Posttraumatic Stress Disorder and Chronic Idiopathic URTICARIA: the Role of Coping and Personality
- PMID: 30264369
- DOI: 10.1007/s11126-018-9599-y
Posttraumatic Stress Disorder and Chronic Idiopathic URTICARIA: the Role of Coping and Personality
Abstract
This study compared the severity of chronic idiopathic urticaria (CIU) and psychiatric symptoms between patients with different levels of posttraumatic stress disorder (PTSD) and investigated a model depicting the interrelationship between PTSD from past trauma, personality traits, coping strategies, CIU severity and psychiatric symptom severity. One hundred CIU and 60 allergy patients participated in the study, completing measures on PTSD, psychiatric symptoms, personality traits and coping strategies.
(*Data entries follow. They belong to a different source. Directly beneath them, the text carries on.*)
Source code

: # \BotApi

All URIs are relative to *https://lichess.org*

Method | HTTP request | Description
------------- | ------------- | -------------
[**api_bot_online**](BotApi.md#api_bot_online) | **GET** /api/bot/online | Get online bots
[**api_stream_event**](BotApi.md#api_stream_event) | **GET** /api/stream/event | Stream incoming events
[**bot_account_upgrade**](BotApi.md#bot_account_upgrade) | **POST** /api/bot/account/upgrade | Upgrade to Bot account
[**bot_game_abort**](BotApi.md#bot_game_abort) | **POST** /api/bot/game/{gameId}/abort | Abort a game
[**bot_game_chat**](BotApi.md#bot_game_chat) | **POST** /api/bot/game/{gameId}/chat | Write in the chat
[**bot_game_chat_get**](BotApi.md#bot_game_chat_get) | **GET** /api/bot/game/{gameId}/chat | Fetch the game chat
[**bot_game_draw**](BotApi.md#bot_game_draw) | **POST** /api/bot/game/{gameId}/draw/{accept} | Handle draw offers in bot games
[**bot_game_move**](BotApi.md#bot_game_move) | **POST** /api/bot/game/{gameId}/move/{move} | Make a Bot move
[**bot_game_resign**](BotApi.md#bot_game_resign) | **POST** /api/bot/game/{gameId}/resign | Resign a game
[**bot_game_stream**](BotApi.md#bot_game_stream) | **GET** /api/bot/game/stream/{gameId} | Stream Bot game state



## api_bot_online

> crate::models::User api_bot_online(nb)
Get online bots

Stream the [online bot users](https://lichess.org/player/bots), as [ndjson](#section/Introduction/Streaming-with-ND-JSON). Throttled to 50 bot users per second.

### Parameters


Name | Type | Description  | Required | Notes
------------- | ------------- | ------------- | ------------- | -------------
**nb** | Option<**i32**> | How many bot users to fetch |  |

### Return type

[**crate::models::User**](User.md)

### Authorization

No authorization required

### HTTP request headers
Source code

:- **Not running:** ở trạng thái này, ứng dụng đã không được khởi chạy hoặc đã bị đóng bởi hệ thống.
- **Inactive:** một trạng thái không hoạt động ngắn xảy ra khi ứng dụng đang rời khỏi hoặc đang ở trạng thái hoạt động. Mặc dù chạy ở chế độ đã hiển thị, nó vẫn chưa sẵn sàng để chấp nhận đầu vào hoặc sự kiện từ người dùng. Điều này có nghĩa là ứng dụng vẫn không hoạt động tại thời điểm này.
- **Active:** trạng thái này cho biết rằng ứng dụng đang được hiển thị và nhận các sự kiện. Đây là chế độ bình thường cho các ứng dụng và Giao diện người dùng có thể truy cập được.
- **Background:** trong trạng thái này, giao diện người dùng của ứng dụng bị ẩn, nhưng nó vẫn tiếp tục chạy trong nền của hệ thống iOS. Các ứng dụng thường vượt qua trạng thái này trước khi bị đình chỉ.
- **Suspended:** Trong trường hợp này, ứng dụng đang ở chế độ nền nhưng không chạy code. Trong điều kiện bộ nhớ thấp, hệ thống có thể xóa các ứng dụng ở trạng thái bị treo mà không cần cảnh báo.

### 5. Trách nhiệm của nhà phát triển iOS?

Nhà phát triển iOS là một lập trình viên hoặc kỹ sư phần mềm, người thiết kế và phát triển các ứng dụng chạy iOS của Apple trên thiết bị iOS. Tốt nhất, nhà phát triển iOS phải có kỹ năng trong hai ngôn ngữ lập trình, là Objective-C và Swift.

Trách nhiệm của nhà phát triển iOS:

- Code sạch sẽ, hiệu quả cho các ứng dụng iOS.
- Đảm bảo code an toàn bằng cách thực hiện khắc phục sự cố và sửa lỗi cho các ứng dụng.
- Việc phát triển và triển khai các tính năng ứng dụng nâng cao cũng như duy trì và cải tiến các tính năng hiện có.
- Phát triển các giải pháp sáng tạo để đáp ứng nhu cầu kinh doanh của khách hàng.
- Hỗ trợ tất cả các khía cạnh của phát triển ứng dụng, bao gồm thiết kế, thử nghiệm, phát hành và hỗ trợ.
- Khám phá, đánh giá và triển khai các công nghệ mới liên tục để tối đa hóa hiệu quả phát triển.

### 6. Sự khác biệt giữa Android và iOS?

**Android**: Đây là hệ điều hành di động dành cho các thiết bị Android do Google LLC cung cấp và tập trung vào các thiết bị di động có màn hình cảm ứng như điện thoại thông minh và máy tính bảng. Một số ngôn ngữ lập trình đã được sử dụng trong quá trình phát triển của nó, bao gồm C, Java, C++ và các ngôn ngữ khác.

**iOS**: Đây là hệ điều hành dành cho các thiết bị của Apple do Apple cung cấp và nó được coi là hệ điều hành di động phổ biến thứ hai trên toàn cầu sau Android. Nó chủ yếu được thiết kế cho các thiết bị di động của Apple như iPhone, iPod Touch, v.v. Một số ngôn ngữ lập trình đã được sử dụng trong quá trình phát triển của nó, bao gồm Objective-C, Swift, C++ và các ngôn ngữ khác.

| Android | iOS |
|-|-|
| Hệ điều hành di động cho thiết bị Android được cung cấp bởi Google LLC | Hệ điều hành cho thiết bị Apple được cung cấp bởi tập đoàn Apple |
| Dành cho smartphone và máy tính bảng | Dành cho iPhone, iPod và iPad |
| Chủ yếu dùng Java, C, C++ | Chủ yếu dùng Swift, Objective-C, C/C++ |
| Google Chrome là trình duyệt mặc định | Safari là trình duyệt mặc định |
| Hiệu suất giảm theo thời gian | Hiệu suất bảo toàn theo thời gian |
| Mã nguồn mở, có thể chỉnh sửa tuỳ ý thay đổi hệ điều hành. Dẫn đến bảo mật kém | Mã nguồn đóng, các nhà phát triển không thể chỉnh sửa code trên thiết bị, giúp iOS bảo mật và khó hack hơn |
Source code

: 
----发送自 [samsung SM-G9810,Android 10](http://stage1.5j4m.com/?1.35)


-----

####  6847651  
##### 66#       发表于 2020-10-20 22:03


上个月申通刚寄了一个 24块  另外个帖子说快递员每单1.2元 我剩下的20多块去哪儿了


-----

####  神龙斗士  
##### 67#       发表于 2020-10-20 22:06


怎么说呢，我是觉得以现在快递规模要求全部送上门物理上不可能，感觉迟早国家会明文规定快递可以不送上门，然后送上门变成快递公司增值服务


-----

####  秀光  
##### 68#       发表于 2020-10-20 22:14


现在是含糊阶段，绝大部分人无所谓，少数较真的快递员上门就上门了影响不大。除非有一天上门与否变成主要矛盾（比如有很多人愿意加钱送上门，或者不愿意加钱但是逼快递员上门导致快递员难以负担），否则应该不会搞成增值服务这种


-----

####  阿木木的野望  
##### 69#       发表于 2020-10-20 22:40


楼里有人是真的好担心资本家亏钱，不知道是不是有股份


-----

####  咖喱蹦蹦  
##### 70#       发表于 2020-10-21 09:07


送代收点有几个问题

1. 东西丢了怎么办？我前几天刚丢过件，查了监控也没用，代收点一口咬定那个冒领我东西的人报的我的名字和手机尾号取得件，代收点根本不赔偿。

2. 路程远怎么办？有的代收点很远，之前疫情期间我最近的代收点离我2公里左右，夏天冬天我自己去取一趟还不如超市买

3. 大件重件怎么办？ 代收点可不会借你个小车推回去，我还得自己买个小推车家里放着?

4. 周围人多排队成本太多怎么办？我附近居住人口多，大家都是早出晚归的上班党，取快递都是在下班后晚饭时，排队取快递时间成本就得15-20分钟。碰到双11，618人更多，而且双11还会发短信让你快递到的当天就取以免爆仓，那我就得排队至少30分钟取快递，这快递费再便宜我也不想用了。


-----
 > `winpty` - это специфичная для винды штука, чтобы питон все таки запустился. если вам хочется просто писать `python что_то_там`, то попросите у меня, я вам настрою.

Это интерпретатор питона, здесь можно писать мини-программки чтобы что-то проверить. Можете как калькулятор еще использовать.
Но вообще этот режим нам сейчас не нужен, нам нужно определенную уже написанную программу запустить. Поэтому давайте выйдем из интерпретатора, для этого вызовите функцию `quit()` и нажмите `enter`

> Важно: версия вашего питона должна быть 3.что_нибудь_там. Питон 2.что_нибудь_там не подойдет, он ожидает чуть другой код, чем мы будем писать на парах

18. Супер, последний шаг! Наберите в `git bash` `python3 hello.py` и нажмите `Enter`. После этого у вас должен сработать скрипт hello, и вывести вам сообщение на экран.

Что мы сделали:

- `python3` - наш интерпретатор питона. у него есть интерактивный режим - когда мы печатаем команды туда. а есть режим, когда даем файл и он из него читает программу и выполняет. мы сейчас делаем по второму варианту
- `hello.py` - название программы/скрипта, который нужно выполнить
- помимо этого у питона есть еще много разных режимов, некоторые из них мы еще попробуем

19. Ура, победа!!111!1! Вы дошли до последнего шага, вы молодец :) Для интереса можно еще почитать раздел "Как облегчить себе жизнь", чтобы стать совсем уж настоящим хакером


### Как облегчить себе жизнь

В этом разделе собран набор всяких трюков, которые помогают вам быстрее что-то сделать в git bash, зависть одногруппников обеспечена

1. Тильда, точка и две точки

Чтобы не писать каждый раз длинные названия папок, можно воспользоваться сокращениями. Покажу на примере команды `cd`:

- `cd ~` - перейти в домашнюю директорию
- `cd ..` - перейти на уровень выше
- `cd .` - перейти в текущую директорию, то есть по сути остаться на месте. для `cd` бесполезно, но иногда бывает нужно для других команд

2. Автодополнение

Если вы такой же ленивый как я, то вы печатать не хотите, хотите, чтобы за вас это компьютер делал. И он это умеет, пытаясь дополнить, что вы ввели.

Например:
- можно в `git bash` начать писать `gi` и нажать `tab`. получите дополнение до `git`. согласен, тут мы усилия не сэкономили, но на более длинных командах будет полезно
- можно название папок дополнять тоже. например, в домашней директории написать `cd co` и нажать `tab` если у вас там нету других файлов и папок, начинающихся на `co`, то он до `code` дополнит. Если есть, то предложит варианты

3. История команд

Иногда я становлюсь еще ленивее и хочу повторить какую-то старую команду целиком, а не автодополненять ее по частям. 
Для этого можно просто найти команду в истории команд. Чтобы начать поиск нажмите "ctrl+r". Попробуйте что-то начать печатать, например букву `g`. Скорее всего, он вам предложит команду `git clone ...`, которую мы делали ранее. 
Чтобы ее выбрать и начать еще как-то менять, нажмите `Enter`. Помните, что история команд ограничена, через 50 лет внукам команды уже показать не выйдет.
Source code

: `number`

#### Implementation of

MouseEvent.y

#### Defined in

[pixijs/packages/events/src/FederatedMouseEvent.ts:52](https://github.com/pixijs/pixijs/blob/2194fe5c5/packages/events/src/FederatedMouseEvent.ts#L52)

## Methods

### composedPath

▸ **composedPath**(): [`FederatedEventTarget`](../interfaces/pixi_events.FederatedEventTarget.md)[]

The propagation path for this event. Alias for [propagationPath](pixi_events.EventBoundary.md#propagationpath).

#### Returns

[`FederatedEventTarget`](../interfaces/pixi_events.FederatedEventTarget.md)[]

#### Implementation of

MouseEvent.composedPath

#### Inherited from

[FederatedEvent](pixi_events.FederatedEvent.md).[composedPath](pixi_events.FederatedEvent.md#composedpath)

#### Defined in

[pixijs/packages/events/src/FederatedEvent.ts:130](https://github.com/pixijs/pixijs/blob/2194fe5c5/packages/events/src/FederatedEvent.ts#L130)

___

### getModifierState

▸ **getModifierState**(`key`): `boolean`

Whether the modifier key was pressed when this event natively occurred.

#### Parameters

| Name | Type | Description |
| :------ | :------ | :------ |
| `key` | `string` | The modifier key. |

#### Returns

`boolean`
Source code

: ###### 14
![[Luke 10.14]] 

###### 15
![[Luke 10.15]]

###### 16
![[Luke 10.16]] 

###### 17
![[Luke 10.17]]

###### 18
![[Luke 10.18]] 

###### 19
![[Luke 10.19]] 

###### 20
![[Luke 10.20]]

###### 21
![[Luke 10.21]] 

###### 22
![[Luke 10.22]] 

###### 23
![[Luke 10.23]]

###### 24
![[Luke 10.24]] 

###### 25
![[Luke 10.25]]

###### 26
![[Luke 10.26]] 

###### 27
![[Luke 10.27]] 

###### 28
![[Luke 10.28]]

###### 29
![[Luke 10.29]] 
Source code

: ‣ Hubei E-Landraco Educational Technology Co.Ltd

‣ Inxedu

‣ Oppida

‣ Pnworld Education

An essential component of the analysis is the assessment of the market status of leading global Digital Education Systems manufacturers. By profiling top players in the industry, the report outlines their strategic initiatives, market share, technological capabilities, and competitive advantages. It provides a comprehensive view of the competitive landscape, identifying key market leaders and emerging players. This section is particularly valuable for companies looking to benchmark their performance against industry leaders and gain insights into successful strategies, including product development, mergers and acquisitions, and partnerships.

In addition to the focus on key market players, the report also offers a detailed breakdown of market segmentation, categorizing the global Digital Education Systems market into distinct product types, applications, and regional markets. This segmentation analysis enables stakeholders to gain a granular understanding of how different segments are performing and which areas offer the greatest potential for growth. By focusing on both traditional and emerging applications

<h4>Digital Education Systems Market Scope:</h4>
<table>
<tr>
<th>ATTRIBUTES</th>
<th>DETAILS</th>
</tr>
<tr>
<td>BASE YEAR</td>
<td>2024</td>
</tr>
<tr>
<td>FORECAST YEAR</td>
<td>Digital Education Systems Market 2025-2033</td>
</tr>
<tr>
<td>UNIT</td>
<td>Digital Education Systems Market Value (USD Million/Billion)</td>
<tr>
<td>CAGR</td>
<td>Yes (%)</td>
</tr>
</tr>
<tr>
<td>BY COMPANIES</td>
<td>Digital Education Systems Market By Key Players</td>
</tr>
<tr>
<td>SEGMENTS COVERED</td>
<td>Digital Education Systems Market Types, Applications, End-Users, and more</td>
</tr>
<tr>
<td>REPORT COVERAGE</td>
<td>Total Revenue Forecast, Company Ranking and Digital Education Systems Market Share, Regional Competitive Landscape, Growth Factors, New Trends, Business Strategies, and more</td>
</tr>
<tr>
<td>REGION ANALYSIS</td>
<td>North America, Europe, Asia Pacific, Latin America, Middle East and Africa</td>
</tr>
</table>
The results showed that for CIU patients, 7%, 40 and 34% met the diagnostic criteria for no-PTSD, partial-PTSD and full-PTSD respectively whereas for allergy patients, 15%, 45 and 18% met the same criteria. Apart from CIU, psychiatric symptom severity differed significantly between diagnostic groups. PTSD was associated with coping strategies which were in turn associated with CIU severity and psychiatric symptom severity. PTSD was not significantly associated with personality. Emotion-focused coping mediated PTSD and CIU severity, PTSD and psychiatric symptom severity and neuroticism and CIU severity. To conclude, psychiatric symptom severity varies depending on the level of PTSD among CIU patients. Neurotic patients with a high level of PTSD from past trauma show raised CIU and psychiatric symptom severity when using emotion-focused coping strategies.
Keywords: Chronic idiopathic urticaria; Coping; Personality; Posttraumatic stress disorder.